Book Synopsis Porphyry's Commentary on Ptolemy's Harmonics by :
Download or read book Porphyry's Commentary on Ptolemy's Harmonics written by and published by Cambridge University Press. This book was released on 2015-09-15 with total page 592 pages. Available in PDF, EPUB and Kindle. Book excerpt: Porphyry's Commentary, the only surviving ancient commentary on a technical text, is not merely a study of Ptolemy's Harmonics. It includes virtually free-standing philosophical essays on epistemology, metaphysics, scientific methodology, aspects of the Aristotelian categories and the relations between Aristotle's views and Plato's, and a host of briefer comments on other matters of wide philosophical interest.

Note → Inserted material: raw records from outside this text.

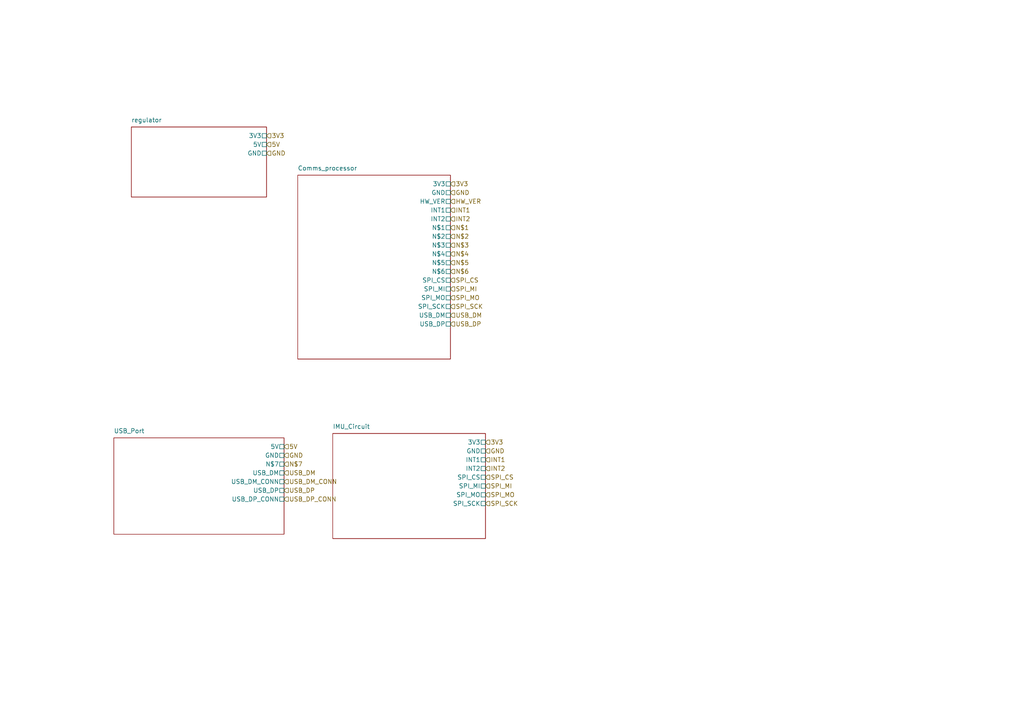
<source format=kicad_sch>
(kicad_sch
	(version 20250114)
	(generator "kicad_api")
	(generator_version 9.0)
	(uuid ab2bcd4d-277b-4d2c-8c18-0a68d102cc4a)
	(paper A4)
	(lib_symbols)
	(paper A4)
	(title_block
		(title root)
		(date 2025-07-25)
		(company Circuit-Synth)
	)
	(hierarchical_label
		3V3
		(shape input)
		(at 77.31 39.37 0)
		(effects
			(font
				(size 1.27 1.27)
			)
			(justify left)
		)
		(uuid 236756cb-407d-4a0a-b164-6ce34131d68d)
	)
	(hierarchical_label
		5V
		(shape input)
		(at 77.31 41.910000000000004 0)
		(effects
			(font
				(size 1.27 1.27)
			)
			(justify left)
		)
		(uuid 34f18e13-1399-40bc-ad0f-169533bbe70a)
	)
	(hierarchical_label
		GND
		(shape input)
		(at 77.31 44.45 0)
		(effects
			(font
				(size 1.27 1.27)
			)
			(justify left)
		)
		(uuid 6228ba85-a740-424f-a4ac-ba5899dc8975)
	)
	(hierarchical_label
		3V3
		(shape input)
		(at 130.65 53.34 0)
		(effects
			(font
				(size 1.27 1.27)
			)
			(justify left)
		)
		(uuid 78c4ddcb-3955-4d64-88b9-f35de82d90f7)
	)
	(hierarchical_label
		GND
		(shape input)
		(at 130.65 55.88 0)
		(effects
			(font
				(size 1.27 1.27)
			)
			(justify left)
		)
		(uuid 15cf13b2-811f-42bd-913e-818a557af2e7)
	)
	(hierarchical_label
		HW_VER
		(shape input)
		(at 130.65 58.42 0)
		(effects
			(font
				(size 1.27 1.27)
			)
			(justify left)
		)
		(uuid 8142c6d8-5f82-470b-aacf-0186b38bfff3)
	)
	(hierarchical_label
		INT1
		(shape input)
		(at 130.65 60.96 0)
		(effects
			(font
				(size 1.27 1.27)
			)
			(justify left)
		)
		(uuid 5f650cc9-ef89-474f-9b94-4c4ff8bad354)
	)
	(hierarchical_label
		INT2
		(shape input)
		(at 130.65 63.5 0)
		(effects
			(font
				(size 1.27 1.27)
			)
			(justify left)
		)
		(uuid b3e966c3-40c5-409e-8671-b97053dcb73e)
	)
	(hierarchical_label
		N$1
		(shape input)
		(at 130.65 66.04 0)
		(effects
			(font
				(size 1.27 1.27)
			)
			(justify left)
		)
		(uuid 0f3a3c38-ada8-4b39-9cd5-cfe40a9e8874)
	)
	(hierarchical_label
		N$2
		(shape input)
		(at 130.65 68.58 0)
		(effects
			(font
				(size 1.27 1.27)
			)
			(justify left)
		)
		(uuid bb88ecf6-8b44-4db3-99d9-fd5467b01ed9)
	)
	(hierarchical_label
		N$3
		(shape input)
		(at 130.65 71.12 0)
		(effects
			(font
				(size 1.27 1.27)
			)
			(justify left)
		)
		(uuid c670f420-1573-462e-8ef4-1b5e0c69e59b)
	)
	(hierarchical_label
		N$4
		(shape input)
		(at 130.65 73.66 0)
		(effects
			(font
				(size 1.27 1.27)
			)
			(justify left)
		)
		(uuid 872b7c8e-6b2b-4f72-aea4-964b9b03d585)
	)
	(hierarchical_label
		N$5
		(shape input)
		(at 130.65 76.2 0)
		(effects
			(font
				(size 1.27 1.27)
			)
			(justify left)
		)
		(uuid 9f75aac8-86df-42c7-9f19-0757ad2c8647)
	)
	(hierarchical_label
		N$6
		(shape input)
		(at 130.65 78.74 0)
		(effects
			(font
				(size 1.27 1.27)
			)
			(justify left)
		)
		(uuid d8a0f9f6-6991-42ed-ac5c-33cba02ed126)
	)
	(hierarchical_label
		SPI_CS
		(shape input)
		(at 130.65 81.28 0)
		(effects
			(font
				(size 1.27 1.27)
			)
			(justify left)
		)
		(uuid 753d0ca0-dc20-46c6-816c-15a6bc4549a1)
	)
	(hierarchical_label
		SPI_MI
		(shape input)
		(at 130.65 83.82000000000001 0)
		(effects
			(font
				(size 1.27 1.27)
			)
			(justify left)
		)
		(uuid a62f7763-12ad-4335-8f5a-ecc17af48018)
	)
	(hierarchical_label
		SPI_MO
		(shape input)
		(at 130.65 86.36 0)
		(effects
			(font
				(size 1.27 1.27)
			)
			(justify left)
		)
		(uuid 298be58f-11d2-418b-aa5f-7bdbe38079fe)
	)
	(hierarchical_label
		SPI_SCK
		(shape input)
		(at 130.65 88.9 0)
		(effects
			(font
				(size 1.27 1.27)
			)
			(justify left)
		)
		(uuid 5795b77c-9bd2-4912-bb85-a3e1a7df5794)
	)
	(hierarchical_label
		USB_DM
		(shape input)
		(at 130.65 91.44 0)
		(effects
			(font
				(size 1.27 1.27)
			)
			(justify left)
		)
		(uuid e8eb5e62-aee6-47bb-89af-08da16e74055)
	)
	(hierarchical_label
		USB_DP
		(shape input)
		(at 130.65 93.98 0)
		(effects
			(font
				(size 1.27 1.27)
			)
			(justify left)
		)
		(uuid efdd83dc-42ba-48b9-aaf3-eaab08b2d5b0)
	)
	(hierarchical_label
		5V
		(shape input)
		(at 82.39 129.54 0)
		(effects
			(font
				(size 1.27 1.27)
			)
			(justify left)
		)
		(uuid 3ac9eadf-b4bf-47ab-8b93-07be85fd271f)
	)
	(hierarchical_label
		GND
		(shape input)
		(at 82.39 132.08 0)
		(effects
			(font
				(size 1.27 1.27)
			)
			(justify left)
		)
		(uuid bad0aa25-763a-45f4-bc3f-84ef88cd1527)
	)
	(hierarchical_label
		N$7
		(shape input)
		(at 82.39 134.62 0)
		(effects
			(font
				(size 1.27 1.27)
			)
			(justify left)
		)
		(uuid 3cee5196-fc3e-41e5-a993-760c2f30fc23)
	)
	(hierarchical_label
		USB_DM
		(shape input)
		(at 82.39 137.16 0)
		(effects
			(font
				(size 1.27 1.27)
			)
			(justify left)
		)
		(uuid 172efeff-45f8-4e89-aebd-4faab4546ab4)
	)
	(hierarchical_label
		USB_DM_CONN
		(shape input)
		(at 82.39 139.7 0)
		(effects
			(font
				(size 1.27 1.27)
			)
			(justify left)
		)
		(uuid 7fabc5ee-f87c-451e-b68c-913c76706ab9)
	)
	(hierarchical_label
		USB_DP
		(shape input)
		(at 82.39 142.24 0)
		(effects
			(font
				(size 1.27 1.27)
			)
			(justify left)
		)
		(uuid cd4db675-7324-4a4a-8f23-11bb6cd20a2c)
	)
	(hierarchical_label
		USB_DP_CONN
		(shape input)
		(at 82.39 144.78 0)
		(effects
			(font
				(size 1.27 1.27)
			)
			(justify left)
		)
		(uuid b1e432da-0db9-43e3-85be-bfd855b51ac5)
	)
	(hierarchical_label
		3V3
		(shape input)
		(at 140.81 128.27 0)
		(effects
			(font
				(size 1.27 1.27)
			)
			(justify left)
		)
		(uuid e4981673-c83a-42a5-aab1-b362b0336d6d)
	)
	(hierarchical_label
		GND
		(shape input)
		(at 140.81 130.81 0)
		(effects
			(font
				(size 1.27 1.27)
			)
			(justify left)
		)
		(uuid 826d98ee-fa33-4e22-9754-46a160b06ef6)
	)
	(hierarchical_label
		INT1
		(shape input)
		(at 140.81 133.35 0)
		(effects
			(font
				(size 1.27 1.27)
			)
			(justify left)
		)
		(uuid 4f4aada5-f485-41c0-9ae0-2ac515709ce5)
	)
	(hierarchical_label
		INT2
		(shape input)
		(at 140.81 135.89000000000001 0)
		(effects
			(font
				(size 1.27 1.27)
			)
			(justify left)
		)
		(uuid 170bd01d-332f-4620-97c0-73615f34fa12)
	)
	(hierarchical_label
		SPI_CS
		(shape input)
		(at 140.81 138.43 0)
		(effects
			(font
				(size 1.27 1.27)
			)
			(justify left)
		)
		(uuid ec860d8a-845d-4ac8-9f1a-f6e0cb5cb010)
	)
	(hierarchical_label
		SPI_MI
		(shape input)
		(at 140.81 140.97 0)
		(effects
			(font
				(size 1.27 1.27)
			)
			(justify left)
		)
		(uuid db913f66-89b4-4c1b-a2d7-cf3bcdacec0c)
	)
	(hierarchical_label
		SPI_MO
		(shape input)
		(at 140.81 143.51 0)
		(effects
			(font
				(size 1.27 1.27)
			)
			(justify left)
		)
		(uuid 98ba135d-b6a4-40d1-abae-705cb3d93f3d)
	)
	(hierarchical_label
		SPI_SCK
		(shape input)
		(at 140.81 146.05 0)
		(effects
			(font
				(size 1.27 1.27)
			)
			(justify left)
		)
		(uuid d4c2081b-a8df-4abf-85a5-fa398995320f)
	)
	(sheet
		(at 38.1 36.83)
		(size 39.21 20.32)
		(stroke
			(width 0.12)
			(type solid)
		)
		(fill
			(color
				0
				0
				0
				0.0
			)
		)
		(uuid efde5ec6-4837-419d-ad3c-da5ef5d3bc04)
		(property
			"Sheetname"
			"regulator"
			(at 38.1 35.559999999999995 0)
			(effects
				(font
					(size 1.27 1.27)
				)
				(justify left bottom)
			)
		)
		(property
			"Sheetfile"
			"regulator.kicad_sch"
			(at 38.1 58.42 0)
			(effects
				(font
					(size 1.27 1.27)
				)
				(justify left top)
				(hide yes)
			)
		)
		(pin
			3V3
			passive
			(at 76.04 39.37 0)
			(effects
				(font
					(size 1.27 1.27)
				)
				(justify right)
			)
			(uuid bf26a3d4-3aed-4220-9746-13a3a748346a)
		)
		(pin
			5V
			passive
			(at 76.04 41.910000000000004 0)
			(effects
				(font
					(size 1.27 1.27)
				)
				(justify right)
			)
			(uuid 86398ff4-de86-40ca-9660-2d56e27c2e41)
		)
		(pin
			GND
			passive
			(at 76.04 44.45 0)
			(effects
				(font
					(size 1.27 1.27)
				)
				(justify right)
			)
			(uuid bb5bd8fc-6a9f-4180-9e41-6654916a0a11)
		)
		(instances
			(project
				"circuit_synth"
				(path
					"/"
					(page "1")
				)
			)
		)
	)
	(sheet
		(at 86.36 50.8)
		(size 44.29 53.34)
		(stroke
			(width 0.12)
			(type solid)
		)
		(fill
			(color
				0
				0
				0
				0.0
			)
		)
		(uuid ac67e813-745a-40b2-9f70-bdbc75a00e2d)
		(property
			"Sheetname"
			"Comms_processor"
			(at 86.36 49.529999999999994 0)
			(effects
				(font
					(size 1.27 1.27)
				)
				(justify left bottom)
			)
		)
		(property
			"Sheetfile"
			"Comms_processor.kicad_sch"
			(at 86.36 105.41 0)
			(effects
				(font
					(size 1.27 1.27)
				)
				(justify left top)
				(hide yes)
			)
		)
		(pin
			3V3
			passive
			(at 129.38 53.34 0)
			(effects
				(font
					(size 1.27 1.27)
				)
				(justify right)
			)
			(uuid e742ab32-7525-4f2b-8f56-7fc91b421e26)
		)
		(pin
			GND
			passive
			(at 129.38 55.88 0)
			(effects
				(font
					(size 1.27 1.27)
				)
				(justify right)
			)
			(uuid 3d58c872-c064-4ac7-ace9-680aab86d328)
		)
		(pin
			HW_VER
			passive
			(at 129.38 58.42 0)
			(effects
				(font
					(size 1.27 1.27)
				)
				(justify right)
			)
			(uuid 9a848744-74f4-4d93-b1fa-d1469d3e6f5a)
		)
		(pin
			INT1
			passive
			(at 129.38 60.96 0)
			(effects
				(font
					(size 1.27 1.27)
				)
				(justify right)
			)
			(uuid cac62324-8843-4762-9721-5e4b01c59b2a)
		)
		(pin
			INT2
			passive
			(at 129.38 63.5 0)
			(effects
				(font
					(size 1.27 1.27)
				)
				(justify right)
			)
			(uuid b7c14288-0438-4bbc-95e9-9bc41bf26115)
		)
		(pin
			N$1
			passive
			(at 129.38 66.04 0)
			(effects
				(font
					(size 1.27 1.27)
				)
				(justify right)
			)
			(uuid 6f3c3ce9-f103-4b85-b586-9f7794cd1a1f)
		)
		(pin
			N$2
			passive
			(at 129.38 68.58 0)
			(effects
				(font
					(size 1.27 1.27)
				)
				(justify right)
			)
			(uuid 75fc8c74-cfb1-4586-9b9a-70d8681d1742)
		)
		(pin
			N$3
			passive
			(at 129.38 71.12 0)
			(effects
				(font
					(size 1.27 1.27)
				)
				(justify right)
			)
			(uuid ffabf3b7-771f-422b-9ffc-039a0f636dff)
		)
		(pin
			N$4
			passive
			(at 129.38 73.66 0)
			(effects
				(font
					(size 1.27 1.27)
				)
				(justify right)
			)
			(uuid 7efdd5b6-9ec0-4cb0-b117-3c45d813474c)
		)
		(pin
			N$5
			passive
			(at 129.38 76.2 0)
			(effects
				(font
					(size 1.27 1.27)
				)
				(justify right)
			)
			(uuid 5f5325b5-c043-4863-bfa9-569b8dea71ab)
		)
		(pin
			N$6
			passive
			(at 129.38 78.74 0)
			(effects
				(font
					(size 1.27 1.27)
				)
				(justify right)
			)
			(uuid ca8a8945-741b-41cb-bb87-82eca8e8c6b4)
		)
		(pin
			SPI_CS
			passive
			(at 129.38 81.28 0)
			(effects
				(font
					(size 1.27 1.27)
				)
				(justify right)
			)
			(uuid b5cd41f5-8297-45cb-b3b4-773c55ca587d)
		)
		(pin
			SPI_MI
			passive
			(at 129.38 83.82000000000001 0)
			(effects
				(font
					(size 1.27 1.27)
				)
				(justify right)
			)
			(uuid 452ecbcb-edc7-4153-9c63-9b2480f6c055)
		)
		(pin
			SPI_MO
			passive
			(at 129.38 86.36 0)
			(effects
				(font
					(size 1.27 1.27)
				)
				(justify right)
			)
			(uuid 2d2ff52c-b1f0-40a2-a4c1-55106c49e618)
		)
		(pin
			SPI_SCK
			passive
			(at 129.38 88.9 0)
			(effects
				(font
					(size 1.27 1.27)
				)
				(justify right)
			)
			(uuid 6638c512-b184-43b8-a8e2-dd5160282fb9)
		)
		(pin
			USB_DM
			passive
			(at 129.38 91.44 0)
			(effects
				(font
					(size 1.27 1.27)
				)
				(justify right)
			)
			(uuid 74d4d3bd-1c1e-4bd9-bc56-340a38a810ea)
		)
		(pin
			USB_DP
			passive
			(at 129.38 93.98 0)
			(effects
				(font
					(size 1.27 1.27)
				)
				(justify right)
			)
			(uuid eafac5c5-34ce-44ad-ae5a-21d756aa99c9)
		)
		(instances
			(project
				"circuit_synth"
				(path
					"/"
					(page "1")
				)
			)
		)
	)
	(sheet
		(at 33.02 127.0)
		(size 49.37 27.94)
		(stroke
			(width 0.12)
			(type solid)
		)
		(fill
			(color
				0
				0
				0
				0.0
			)
		)
		(uuid 46921933-f888-4707-8e3c-e812a22e9a37)
		(property
			"Sheetname"
			"USB_Port"
			(at 33.02 125.73 0)
			(effects
				(font
					(size 1.27 1.27)
				)
				(justify left bottom)
			)
		)
		(property
			"Sheetfile"
			"USB_Port.kicad_sch"
			(at 33.02 156.21 0)
			(effects
				(font
					(size 1.27 1.27)
				)
				(justify left top)
				(hide yes)
			)
		)
		(pin
			5V
			passive
			(at 81.12 129.54 0)
			(effects
				(font
					(size 1.27 1.27)
				)
				(justify right)
			)
			(uuid 059a7fc1-4d88-4ce0-b7eb-0ae16c4c1ac7)
		)
		(pin
			GND
			passive
			(at 81.12 132.08 0)
			(effects
				(font
					(size 1.27 1.27)
				)
				(justify right)
			)
			(uuid f5158694-828c-4b44-b9da-5a350c78da10)
		)
		(pin
			N$7
			passive
			(at 81.12 134.62 0)
			(effects
				(font
					(size 1.27 1.27)
				)
				(justify right)
			)
			(uuid cca2e3dd-be85-43c8-8268-6d756cd649f3)
		)
		(pin
			USB_DM
			passive
			(at 81.12 137.16 0)
			(effects
				(font
					(size 1.27 1.27)
				)
				(justify right)
			)
			(uuid 1874f183-2dfe-4831-b2f3-cd5413b7f59c)
		)
		(pin
			USB_DM_CONN
			passive
			(at 81.12 139.7 0)
			(effects
				(font
					(size 1.27 1.27)
				)
				(justify right)
			)
			(uuid e4a4053b-1e95-4d05-b68b-dbcf2418cc06)
		)
		(pin
			USB_DP
			passive
			(at 81.12 142.24 0)
			(effects
				(font
					(size 1.27 1.27)
				)
				(justify right)
			)
			(uuid ac207b3a-a128-4a3b-958a-8368bea4f6b5)
		)
		(pin
			USB_DP_CONN
			passive
			(at 81.12 144.78 0)
			(effects
				(font
					(size 1.27 1.27)
				)
				(justify right)
			)
			(uuid 77a0f3f6-6a31-4082-8445-ae898657e174)
		)
		(instances
			(project
				"circuit_synth"
				(path
					"/"
					(page "1")
				)
			)
		)
	)
	(sheet
		(at 96.52 125.73)
		(size 44.29 30.48)
		(stroke
			(width 0.12)
			(type solid)
		)
		(fill
			(color
				0
				0
				0
				0.0
			)
		)
		(uuid 629f7e75-797a-4403-a7a8-0aceb40b79dc)
		(property
			"Sheetname"
			"IMU_Circuit"
			(at 96.52 124.46000000000001 0)
			(effects
				(font
					(size 1.27 1.27)
				)
				(justify left bottom)
			)
		)
		(property
			"Sheetfile"
			"IMU_Circuit.kicad_sch"
			(at 96.52 157.48000000000002 0)
			(effects
				(font
					(size 1.27 1.27)
				)
				(justify left top)
				(hide yes)
			)
		)
		(pin
			3V3
			passive
			(at 139.54 128.27 0)
			(effects
				(font
					(size 1.27 1.27)
				)
				(justify right)
			)
			(uuid ecc3d903-2f45-4294-81ed-e0243b70415e)
		)
		(pin
			GND
			passive
			(at 139.54 130.81 0)
			(effects
				(font
					(size 1.27 1.27)
				)
				(justify right)
			)
			(uuid 6a4bed60-8ef0-433d-9b0c-3e749dc9d21c)
		)
		(pin
			INT1
			passive
			(at 139.54 133.35 0)
			(effects
				(font
					(size 1.27 1.27)
				)
				(justify right)
			)
			(uuid 86dde673-8b94-4ed4-ac68-d22c71cb27d5)
		)
		(pin
			INT2
			passive
			(at 139.54 135.89000000000001 0)
			(effects
				(font
					(size 1.27 1.27)
				)
				(justify right)
			)
			(uuid ba787c96-4ce0-4f24-a62c-06f6fecff301)
		)
		(pin
			SPI_CS
			passive
			(at 139.54 138.43 0)
			(effects
				(font
					(size 1.27 1.27)
				)
				(justify right)
			)
			(uuid 0dcd76b0-7ea2-4e50-b617-061bcf8d073f)
		)
		(pin
			SPI_MI
			passive
			(at 139.54 140.97 0)
			(effects
				(font
					(size 1.27 1.27)
				)
				(justify right)
			)
			(uuid 5c6f20d5-300a-494e-85ab-dbe6d2c3c1b7)
		)
		(pin
			SPI_MO
			passive
			(at 139.54 143.51 0)
			(effects
				(font
					(size 1.27 1.27)
				)
				(justify right)
			)
			(uuid d464ee0e-0ae2-4daf-884e-72ca73487e34)
		)
		(pin
			SPI_SCK
			passive
			(at 139.54 146.05 0)
			(effects
				(font
					(size 1.27 1.27)
				)
				(justify right)
			)
			(uuid 42025058-0a3f-4db1-9b20-146b168ff0e0)
		)
		(instances
			(project
				"circuit_synth"
				(path
					"/"
					(page "1")
				)
			)
		)
	)
	(sheet_instances
		(path
			"/c2317114-faf4-4a41-a39a-94797d166521/3f0e2cd7-e41a-4894-bbff-43c5a5cdb969"
			(page "1")
		)
	)
	(embedded_fonts no)
	(sheet_instances
		(path
			"/"
			(page "1")
		)
	)
)
</source>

For musicologists it is widely recognised as a treasury of quotations from earlier treatises, many of them otherwise unknown; but Porphyry's own reflections on musical concepts (for instance notes, intervals and their relation to ratios, quantitative and qualitative conceptions of pitch, the continuous and discontinuous forms of vocal movement, and so on) and his snapshots of contemporary music-making have been undeservedly neglected. This volume presents the first English translation and a revised Greek text of the Commentary, with an introduction and notes designed to assist readers in engaging with this important and intricate work.